Driving with a rod knock is dangerous and should be avoided. We recommend you get your engine checked. And fix the rod knock as soon as the knocking surfaces to cause less damage to the parts, especially the crank. The problem will only worsen and eventually, damage your engine. At some point, your engine will give up, and then, you’ll end up with a hefty repair bill.
Note: Remember this is a temporary fix and is recommended only if you have no other option at hand. Putting heavier or thicker oil could mask the knocking sound but eventually, you’ll have to replace/repair the worn-out components. Also, it could lead to more damage which will increase the cost of fixing the problem.

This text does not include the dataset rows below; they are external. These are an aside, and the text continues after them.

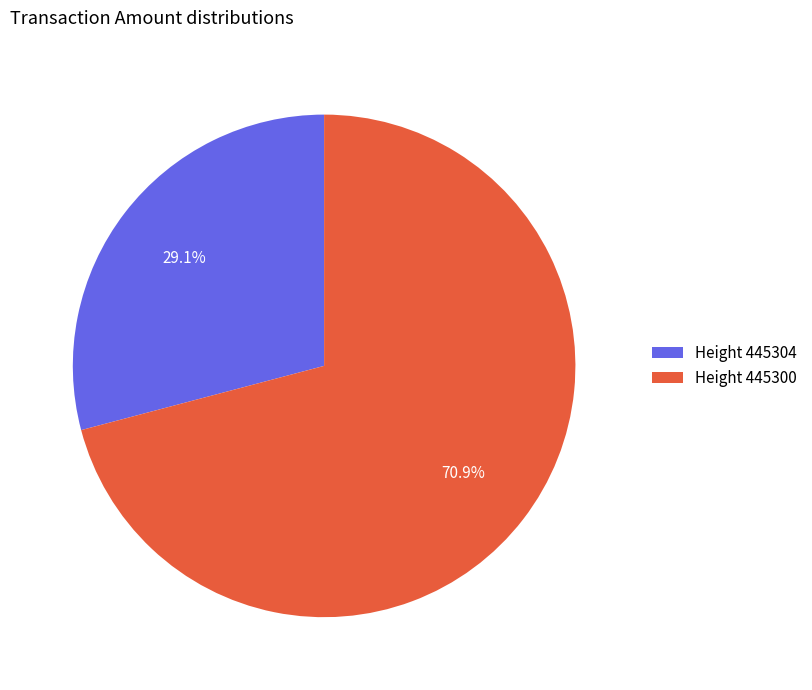

What is the total percentage of Height 445300 and Height 445304?

100.0%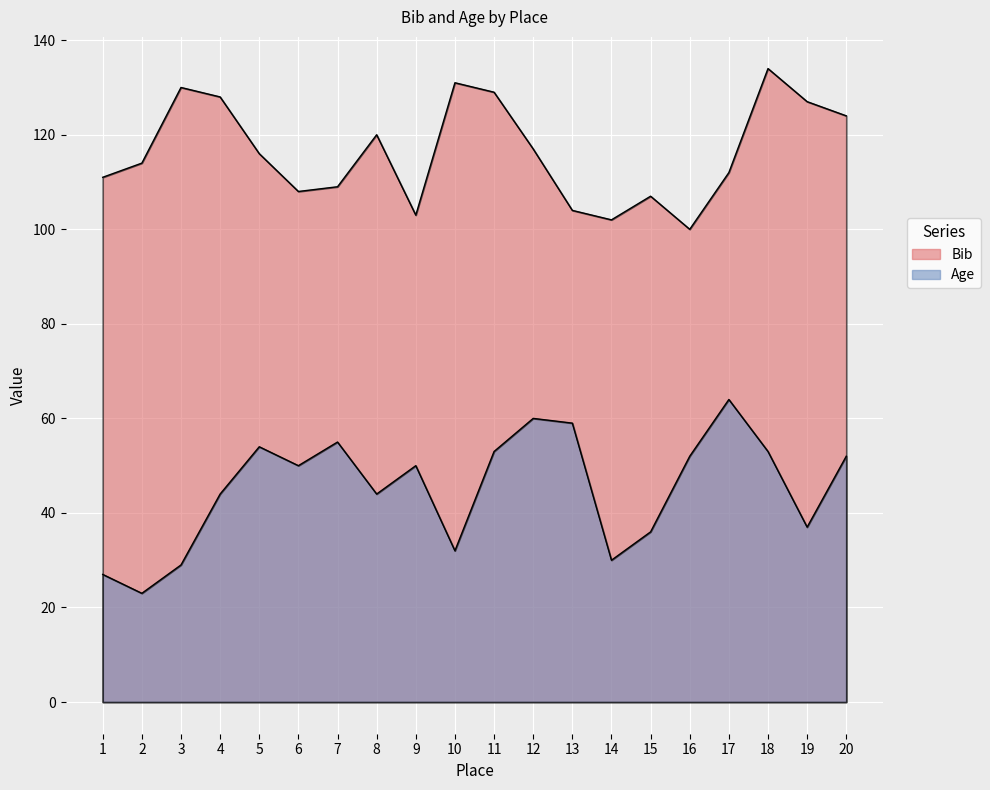

Reading left to right, transcribe all the data shown in this chart.

Bib: 1=111	2=114	3=130	4=128	5=116	6=108	7=109	8=120	9=103	10=131	11=129	12=117	13=104	14=102	15=107	16=100	17=112	18=134	19=127	20=124
Age: 1=27	2=23	3=29	4=44	5=54	6=50	7=55	8=44	9=50	10=32	11=53	12=60	13=59	14=30	15=36	16=52	17=64	18=53	19=37	20=52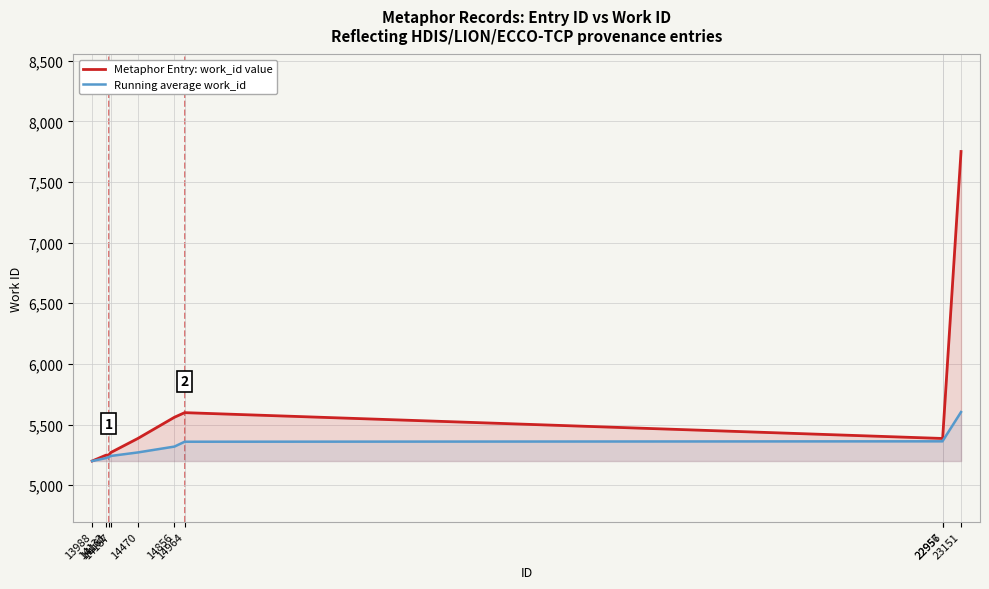

True or false: Running average work_id has more than 1 interior local peaks.

False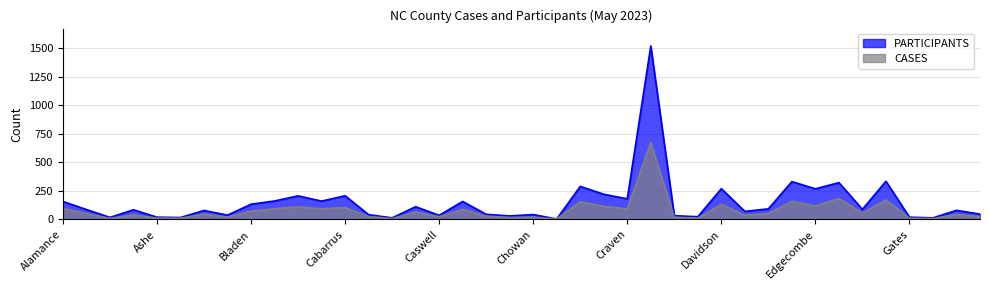

Reading left to right, extract all data points from this chart.

PARTICIPANTS: 158	87	18	85	20	17	79	38	134	162	207	161	208	42	14	112	36	158	45	31	43	4	290	221	181	1522	33	24	270	71	93	332	269	323	89	335	20	14	80	47
CASES: 96	53	9	39	12	11	47	21	73	94	110	94	104	26	7	65	24	88	30	17	20	3	156	115	91	674	19	12	133	37	52	159	118	184	55	171	11	8	43	25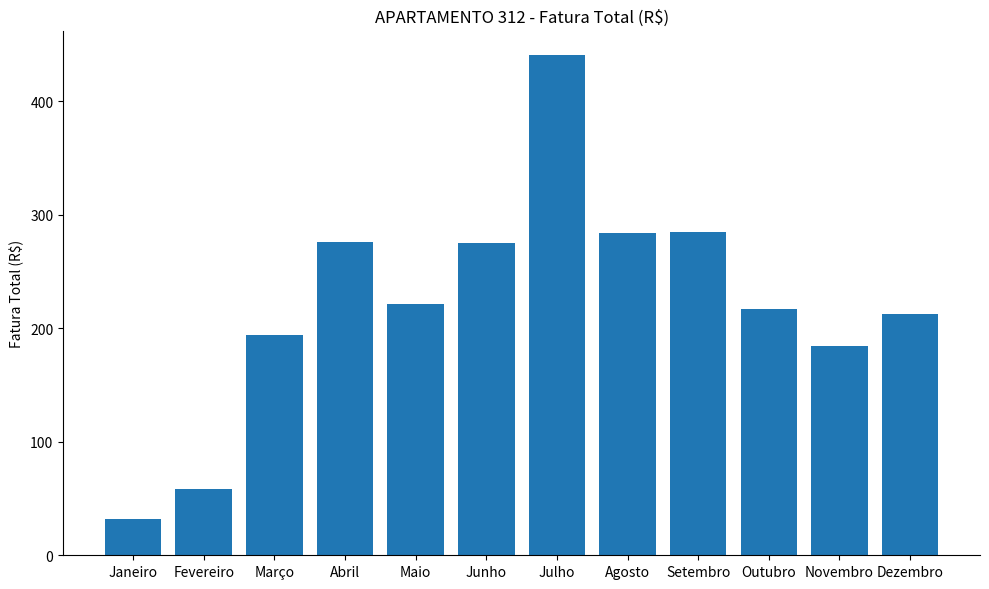

Read the value at Outubro.

217.1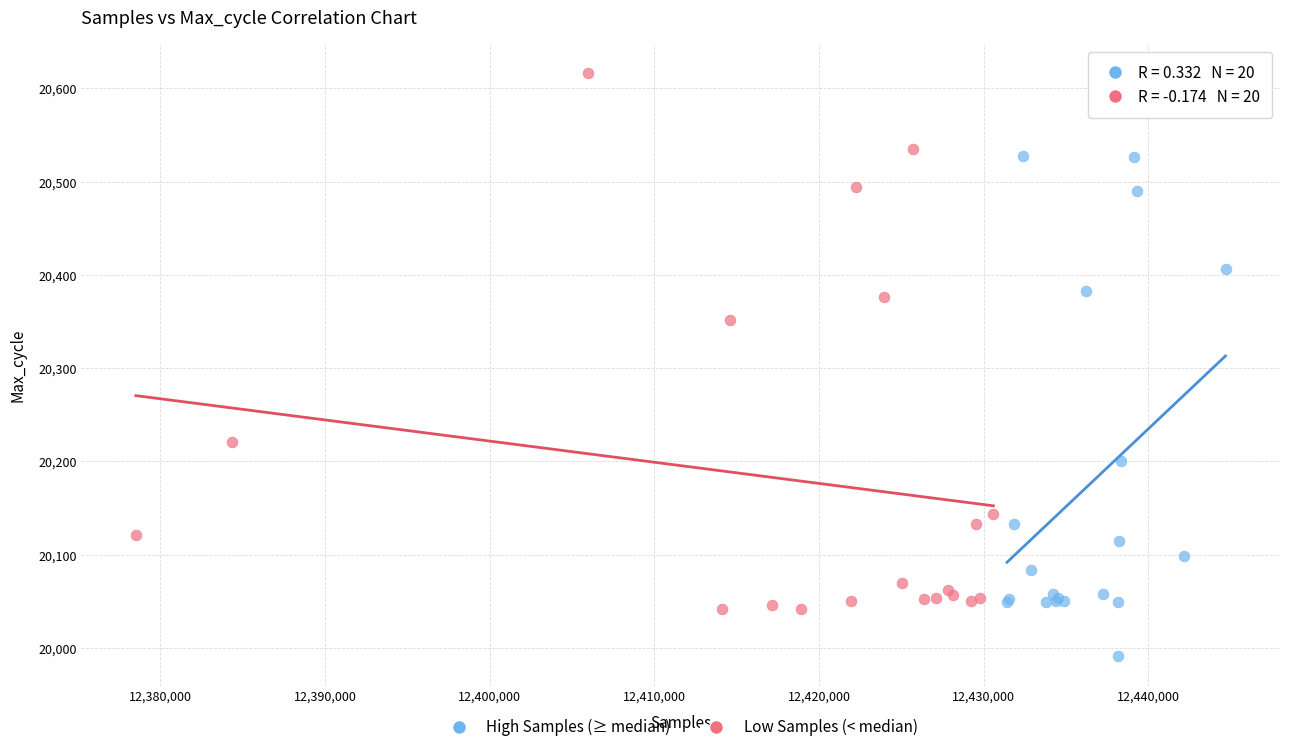

Which series reaches the minimum Y coordinate?

High Samples (≥ median)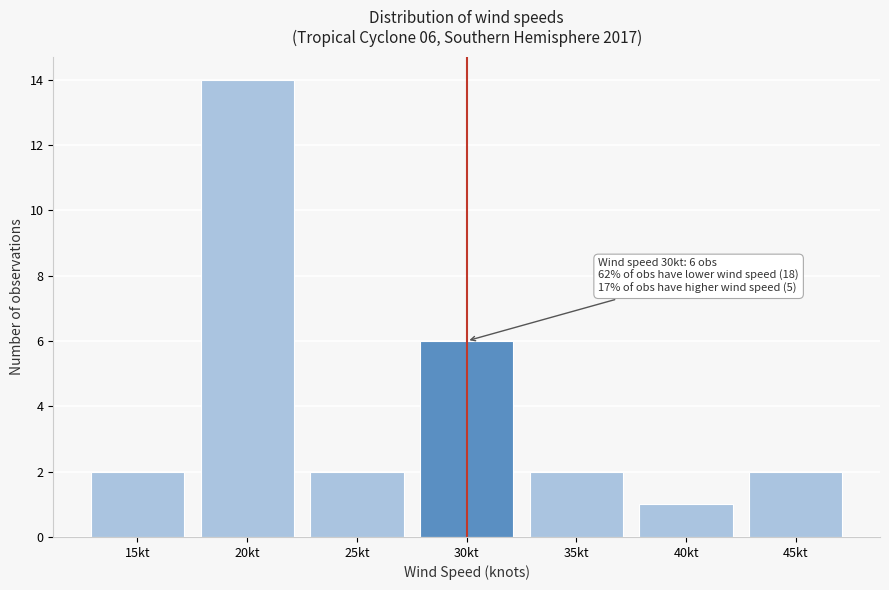

Reading left to right, extract all data points from this chart.

2	14	2	6	2	1	2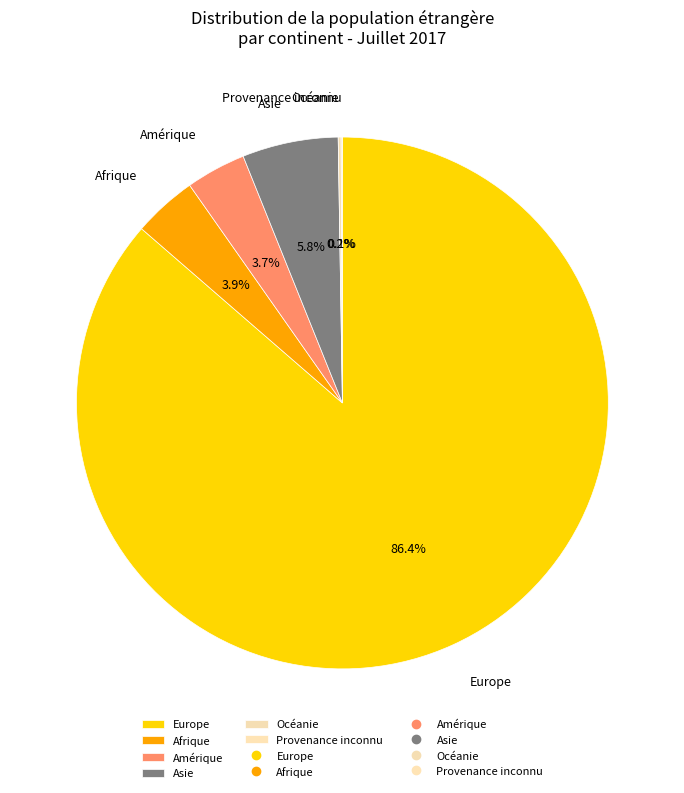

True or false: Amérique accounts for 4% of the total.

True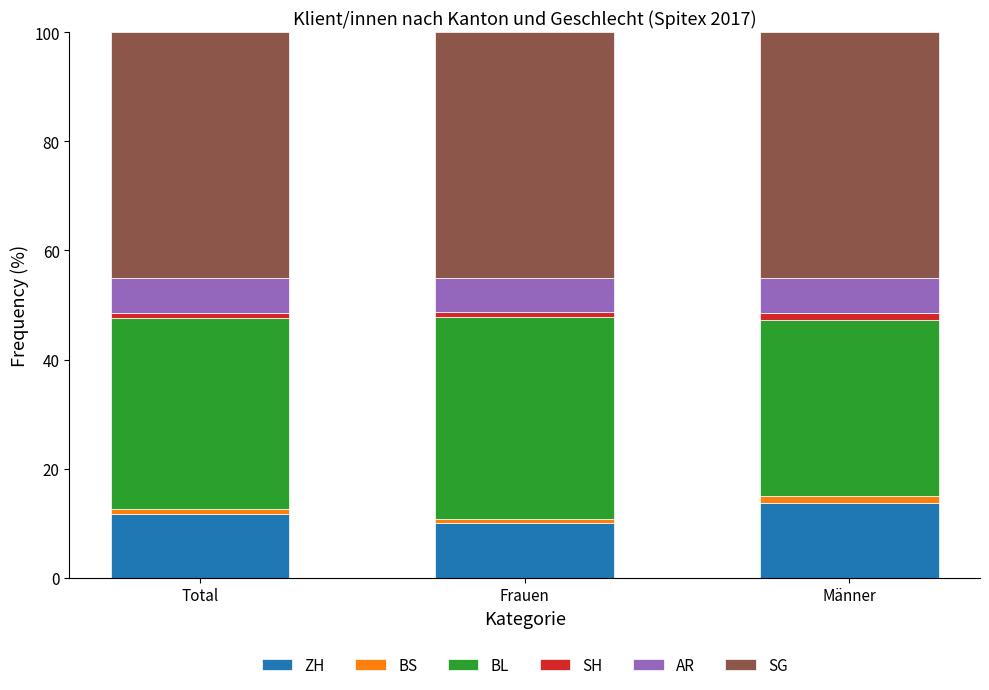

Which category has the highest value in the ZH series?

Männer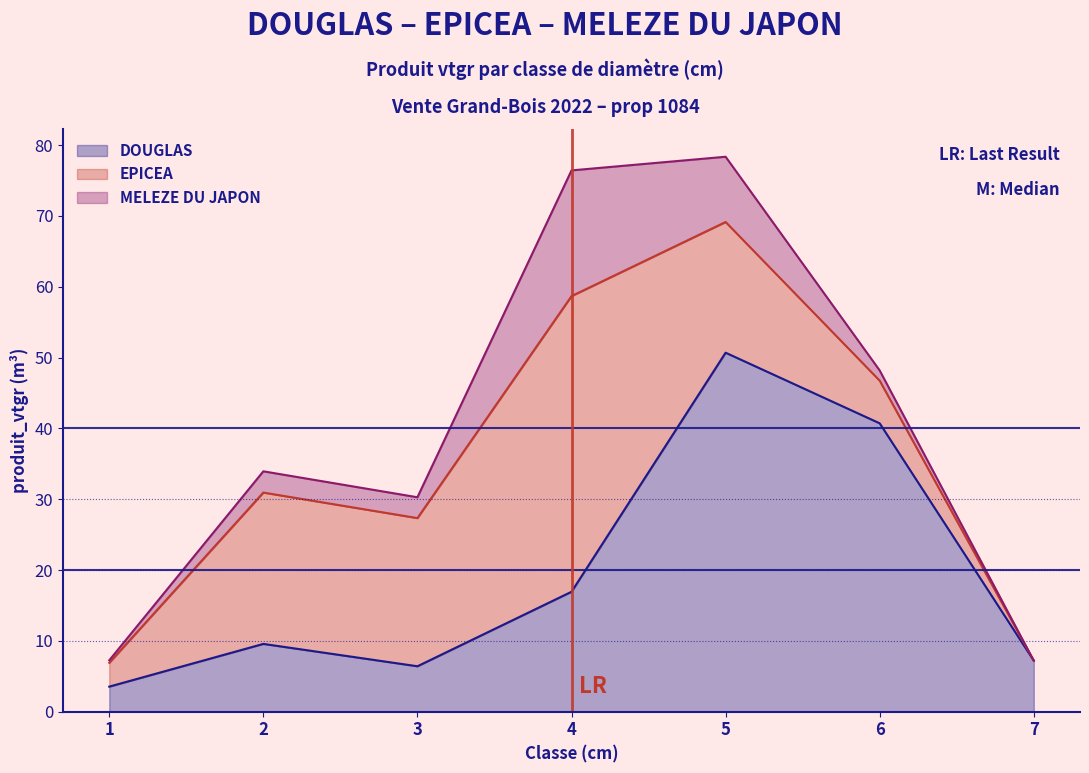

Between 1 and 5, which series saw the biggest shift?

DOUGLAS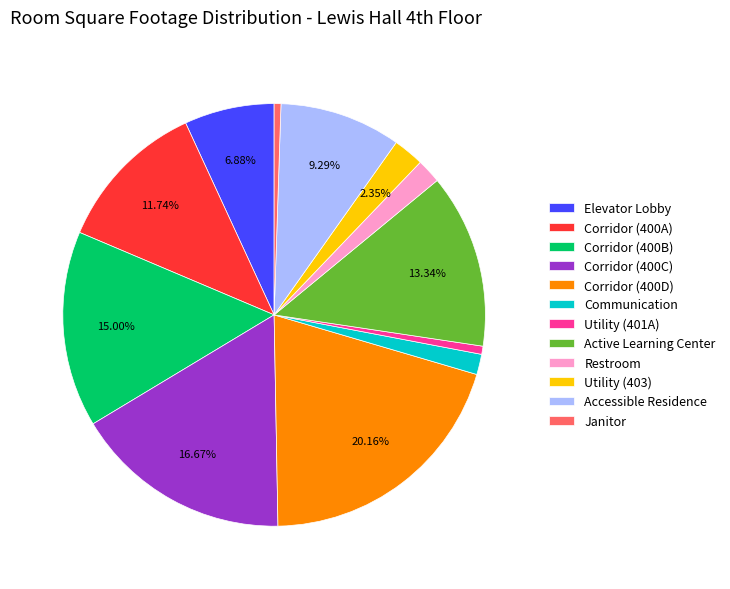

Which has a higher value, Corridor (400D) or Active Learning Center?

Corridor (400D)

How Do You Fix A Rod Knock?
The only way to fix rod knock is by rebuilding the engine. Here, you need to pull out the rods to replace the rod bearings. The rod may have damaged the crankshaft’s surface. In that case, you’ll need to polish your crank and turn it. Turning will grid down the crank’s journal making its diameter smaller so that any gouges on the surface are removed.
Then. run thicker rod bearings corresponding to the amount of crank turning. You can also consider replacing the main bearings. This is advised if other factors like a damaged oil pump have resulted in the rod bearing’s failure.
How Do You Prevent Rod Knocks?
1. Use High-Quality Gasoline: Start by upgrading the gasoline used. Get higher-quality gasoline with a higher octane rating because higher-octane fuels can usually withstand higher loads before combustion. Try finding one that also contains carbon cleaning additives which will prevent any further buildup on the parts of your vehicle’s engine (that would have affected timing)
2. Regularly Maintain Your Engine: Upgrade your engine with new wires and spark plugs.
3. Change Fuel Regularly: Make sure to change the fuel in your vehicle regularly. Also, look out for low oil levels since worn-out and low oil levels can lead to timing-related issues, poor lubrication, etc.
How Much Does It Cost To Fix A Rod Knock?
The cost of repairing rod knock depends on many other factors. Some of these factors are listed below:
- How long have you had the rod knock?
- How much damage has been caused?
- Do you have a high-performance engine?
- Is the engine salvageable?
The cost of the repair could be in the range of $2,500 to $4,000 if the engine has to be rebuilt. And if you need to replace the entire engine, that could go up to $10,000 or higher.
If you hear a knocking sound from your engine, the problem is likely a rod knock. We would advise that you shouldn’t wait. The longer you wait with engine problems like this one, the worse things become. We know that it could be a costly repair even if you attempt to do it on your own. But, dealing with it earlier, while you still have time, could save your engine. After all, it’s better to get your engine repaired than to break your bank to buy a new one.